Pages

Labels

Friday, March 28, 2008

Catholics and Evolution

This was originally intended to be a comment on the post below regarding "folk science", responding to Karie's request for books dealing with evolution from a Catholic perspective. However, it was getting so long I figured it might as well be a post instead.

I have not, as of yet, read the books that Geoffrey recommends, though several of them are ones that I am eager to read -- notably the collection of papers from the conference on evolution and creation which Benedict XVI sponsored last year (and now available in English from Ignatius.)

There is, in my opinion, a dearth of good material on "evolution from a Catholic perspective" which is accessible to the average reader. The reason for this is, so far as I can tell, that for many of those with a solid understanding of the topic, it does not seem like much of a controversy for Catholics, while many of those who are most urgent to frame the debate for other Catholics are those who are concerned that evolution represents some particular threat to the faith.

At the risk of being pedantic (a risk to which I am all too prone) I'd like to try to sketch very briefly how it seems to me the issue should be viewed by Catholics before listing off a couple of books.

There are, so far as I can tell, three reasons that people worry about evolution from a religious perspective:

1) Scriptural -- For those with a certain approach to biblical exegesis, it seems necessary to believe that all plants and animals were created within a short period of time and that nothing ever died before Adam's fall. For these folks, the billion year plus history of life presented by evolution is a major problem.

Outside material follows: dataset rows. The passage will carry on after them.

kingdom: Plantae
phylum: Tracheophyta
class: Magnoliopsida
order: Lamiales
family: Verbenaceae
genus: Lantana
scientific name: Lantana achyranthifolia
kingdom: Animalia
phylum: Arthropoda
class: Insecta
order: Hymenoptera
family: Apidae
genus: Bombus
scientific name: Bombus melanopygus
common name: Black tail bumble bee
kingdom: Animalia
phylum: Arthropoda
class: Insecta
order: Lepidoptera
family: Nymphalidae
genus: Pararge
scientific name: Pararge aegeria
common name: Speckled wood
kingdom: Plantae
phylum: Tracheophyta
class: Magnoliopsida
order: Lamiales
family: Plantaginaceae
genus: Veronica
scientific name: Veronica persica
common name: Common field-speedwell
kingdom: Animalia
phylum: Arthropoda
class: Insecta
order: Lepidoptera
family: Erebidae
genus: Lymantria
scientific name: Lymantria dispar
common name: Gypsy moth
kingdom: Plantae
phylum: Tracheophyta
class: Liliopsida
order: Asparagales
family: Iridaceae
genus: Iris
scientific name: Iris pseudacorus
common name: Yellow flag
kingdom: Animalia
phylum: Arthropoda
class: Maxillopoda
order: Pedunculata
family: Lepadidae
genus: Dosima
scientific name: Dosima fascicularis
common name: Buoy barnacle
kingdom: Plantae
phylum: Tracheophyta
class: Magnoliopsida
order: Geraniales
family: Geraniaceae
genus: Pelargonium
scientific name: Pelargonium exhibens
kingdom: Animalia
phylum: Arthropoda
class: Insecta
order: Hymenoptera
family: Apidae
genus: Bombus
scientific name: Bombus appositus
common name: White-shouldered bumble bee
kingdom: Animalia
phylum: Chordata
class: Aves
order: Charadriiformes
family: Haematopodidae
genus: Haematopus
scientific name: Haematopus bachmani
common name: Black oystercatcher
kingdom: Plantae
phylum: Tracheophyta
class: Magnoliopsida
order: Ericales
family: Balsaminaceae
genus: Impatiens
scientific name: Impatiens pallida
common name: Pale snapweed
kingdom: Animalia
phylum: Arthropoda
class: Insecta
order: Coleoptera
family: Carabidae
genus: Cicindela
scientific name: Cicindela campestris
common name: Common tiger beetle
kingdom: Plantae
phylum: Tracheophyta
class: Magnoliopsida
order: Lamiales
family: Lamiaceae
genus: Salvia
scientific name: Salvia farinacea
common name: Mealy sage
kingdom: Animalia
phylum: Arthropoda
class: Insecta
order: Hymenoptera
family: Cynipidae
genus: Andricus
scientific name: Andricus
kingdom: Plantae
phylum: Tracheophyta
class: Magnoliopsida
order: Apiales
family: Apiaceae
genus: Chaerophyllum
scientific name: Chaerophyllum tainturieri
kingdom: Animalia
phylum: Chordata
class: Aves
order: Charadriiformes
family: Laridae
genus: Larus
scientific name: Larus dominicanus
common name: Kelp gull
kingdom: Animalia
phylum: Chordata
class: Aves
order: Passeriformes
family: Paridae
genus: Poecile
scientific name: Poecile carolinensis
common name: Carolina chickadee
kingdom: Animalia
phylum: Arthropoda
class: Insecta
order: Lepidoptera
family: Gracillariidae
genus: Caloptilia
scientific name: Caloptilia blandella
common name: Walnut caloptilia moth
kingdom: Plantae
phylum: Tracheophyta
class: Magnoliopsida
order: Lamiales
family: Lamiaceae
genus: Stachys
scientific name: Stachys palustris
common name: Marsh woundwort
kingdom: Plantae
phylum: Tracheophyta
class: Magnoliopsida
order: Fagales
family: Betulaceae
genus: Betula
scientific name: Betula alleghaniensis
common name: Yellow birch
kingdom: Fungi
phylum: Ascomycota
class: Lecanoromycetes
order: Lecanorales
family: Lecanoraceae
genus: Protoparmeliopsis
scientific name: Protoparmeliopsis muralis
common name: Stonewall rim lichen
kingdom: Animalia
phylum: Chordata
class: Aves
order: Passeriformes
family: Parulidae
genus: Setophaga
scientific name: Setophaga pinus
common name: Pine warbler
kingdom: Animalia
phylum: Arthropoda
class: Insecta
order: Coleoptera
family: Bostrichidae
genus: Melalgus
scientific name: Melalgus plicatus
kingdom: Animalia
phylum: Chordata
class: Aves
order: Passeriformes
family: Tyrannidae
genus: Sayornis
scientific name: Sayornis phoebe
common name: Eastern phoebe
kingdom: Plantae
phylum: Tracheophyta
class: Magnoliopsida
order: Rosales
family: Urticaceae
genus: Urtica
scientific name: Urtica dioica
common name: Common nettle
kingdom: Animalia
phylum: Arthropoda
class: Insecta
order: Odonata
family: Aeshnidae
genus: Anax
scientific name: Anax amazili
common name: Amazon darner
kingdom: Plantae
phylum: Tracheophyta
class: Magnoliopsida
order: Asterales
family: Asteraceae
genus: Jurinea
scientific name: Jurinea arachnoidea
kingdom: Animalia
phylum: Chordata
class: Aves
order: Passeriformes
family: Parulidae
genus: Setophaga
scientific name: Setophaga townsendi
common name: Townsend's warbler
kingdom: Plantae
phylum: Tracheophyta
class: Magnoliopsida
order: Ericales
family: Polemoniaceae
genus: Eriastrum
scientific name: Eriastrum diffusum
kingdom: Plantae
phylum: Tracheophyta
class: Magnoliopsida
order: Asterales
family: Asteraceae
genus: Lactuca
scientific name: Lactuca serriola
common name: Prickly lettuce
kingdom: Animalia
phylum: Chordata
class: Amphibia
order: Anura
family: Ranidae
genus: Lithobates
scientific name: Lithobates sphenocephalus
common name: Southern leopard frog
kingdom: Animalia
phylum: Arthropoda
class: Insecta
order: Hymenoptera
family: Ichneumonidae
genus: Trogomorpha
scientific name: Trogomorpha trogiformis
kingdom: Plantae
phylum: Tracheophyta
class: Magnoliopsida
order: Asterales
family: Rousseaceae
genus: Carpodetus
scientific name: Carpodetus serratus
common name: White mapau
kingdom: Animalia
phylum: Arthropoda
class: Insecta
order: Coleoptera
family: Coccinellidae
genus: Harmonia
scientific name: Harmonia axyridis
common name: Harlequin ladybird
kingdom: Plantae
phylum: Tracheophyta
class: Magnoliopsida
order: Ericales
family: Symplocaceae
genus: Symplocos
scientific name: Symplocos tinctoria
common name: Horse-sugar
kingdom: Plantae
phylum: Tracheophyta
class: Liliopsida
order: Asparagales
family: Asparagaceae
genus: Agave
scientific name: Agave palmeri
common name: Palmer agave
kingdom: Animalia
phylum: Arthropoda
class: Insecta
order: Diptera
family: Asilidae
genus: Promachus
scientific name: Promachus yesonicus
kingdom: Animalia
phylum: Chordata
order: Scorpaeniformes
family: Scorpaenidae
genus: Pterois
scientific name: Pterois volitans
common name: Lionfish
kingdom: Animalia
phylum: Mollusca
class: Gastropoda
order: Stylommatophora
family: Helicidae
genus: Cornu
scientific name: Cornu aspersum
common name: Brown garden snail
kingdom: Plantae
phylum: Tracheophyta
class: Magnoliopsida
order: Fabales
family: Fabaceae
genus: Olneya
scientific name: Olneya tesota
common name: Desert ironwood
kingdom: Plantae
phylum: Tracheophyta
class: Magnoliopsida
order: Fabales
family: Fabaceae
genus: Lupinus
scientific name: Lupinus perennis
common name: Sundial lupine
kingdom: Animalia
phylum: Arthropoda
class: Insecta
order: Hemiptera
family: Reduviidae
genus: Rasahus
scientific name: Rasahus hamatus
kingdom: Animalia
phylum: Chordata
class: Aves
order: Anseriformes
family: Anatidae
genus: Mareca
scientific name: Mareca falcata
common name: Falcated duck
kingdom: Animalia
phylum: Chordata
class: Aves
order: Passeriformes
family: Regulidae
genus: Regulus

2) Philosophical -- Many Catholic thinkers look at terms used by modern biologists such as "undirected evolution" and "random mutation" and take it that evolution as a biological theory requires a philosophical stance that denies God's knowledge and creative power. They have no problem in principle with an ancient earth or with common descent, but they fear that evolutionary theory requires an acceptance of radically materialistic philosophy. This is also fed by:

3) Guilt by Association -- Many of the most well known biologists of the last 150 years have been atheists, and some of the most outspoken attackers of religion today (e.g. Richard Dawkins) are professional biologists. Given point two above, this tends to make people even more concerned that there is something fundamentally dangerous about evolutionary theory.

Point one has never been a great Catholic hang up because it is based on an approach to biblical interpretation which is generally not ours. However, if one wants to look at the question of how Catholics should deal with the creation account in Genesis, you won't get much better than Pope Benedict's commentary on the Creation Account. Catholics have long held that the Bible and science are eminently compatible -- a point on which Galileo extensively quotes St. Augustine in his Letter to the Grand Duchess Christina.

Point two is where the most worry goes on these days, fueled to a great degree by point three. (Guilt by association is not, of course, a valid reason to take anything to be false in the realm of science, but it's an easy enough worry to get into given that so many apologists for atheism are running around loudly claiming that evolution has proved that there is no God.)

Perhaps the most famous example in regards to point two is some Cardinal Schonborn's writing, including his famous NY Times editorial, and several articles in First Things. Now, I agree with nearly everything that Schonborn says, except that he at time seems to suggest (and I don't know if this is just a matter of translation or a confusion that sometimes creeps into his writing) that the modern "neo-Darwinian" synthesis in biology somehow contains (or can contain) philosophical assumptions of randomness and lack of direction which are contrary to the faith.

Now, certainly, many individual scientists base their claims that the world is random and without direction (in the philosophical sense of the terms) on their understanding of biology, but in my opinion (and Cardinal Schonborn expresses this as well in some other parts of his writing) it is not in fact possible for science to produce or support philosophical positions such as these, except to the degree it may make one feel they are plausible.

People often think of science as telling us how the world actually is, but in fact, the scientific method is simply designed to allow us to make accurate predictive models of how physical systems governed by physical laws will act in the future. As such, it is fundamentally incapable of speaking to issues like whether the universe has a purpose, is moving in some intended direction, or is "random" in the philosophical sense of the term.

All that said, I don't currently have any books that deal with issues two and three from a Catholic perspective. I would, however, strongly recommend anything written in First Things about evolution by either Stephen M. Barr or Fr. Edward T. Oakes.

Stephen M. Barr's book Modern Physics and Ancient Faith deals with the relationship between modern science and a proper Catholic understanding of God's role in providing order in the universe (and the inability of materialist philosophies to explain this on their own) but it's primarily about physics and astronomy in that regard, not biology.

Kenneth Miller's Finding Darwin's God presents some good critiques of the science that goes into "Intelligent Design", but I didn't find it fully satisfying at a theological level. (Miller is a Catholic biologist.)

My own approach tends to be that one doesn't really need a Catholic book on evolution, so long as one had a proper Catholic understanding of the place of the physical sciences in the overall hierarchy of knowledge. If one has a clear idea of what science can and can't do, evolution as a theory doesn't present any particular worry from a Catholic point of view.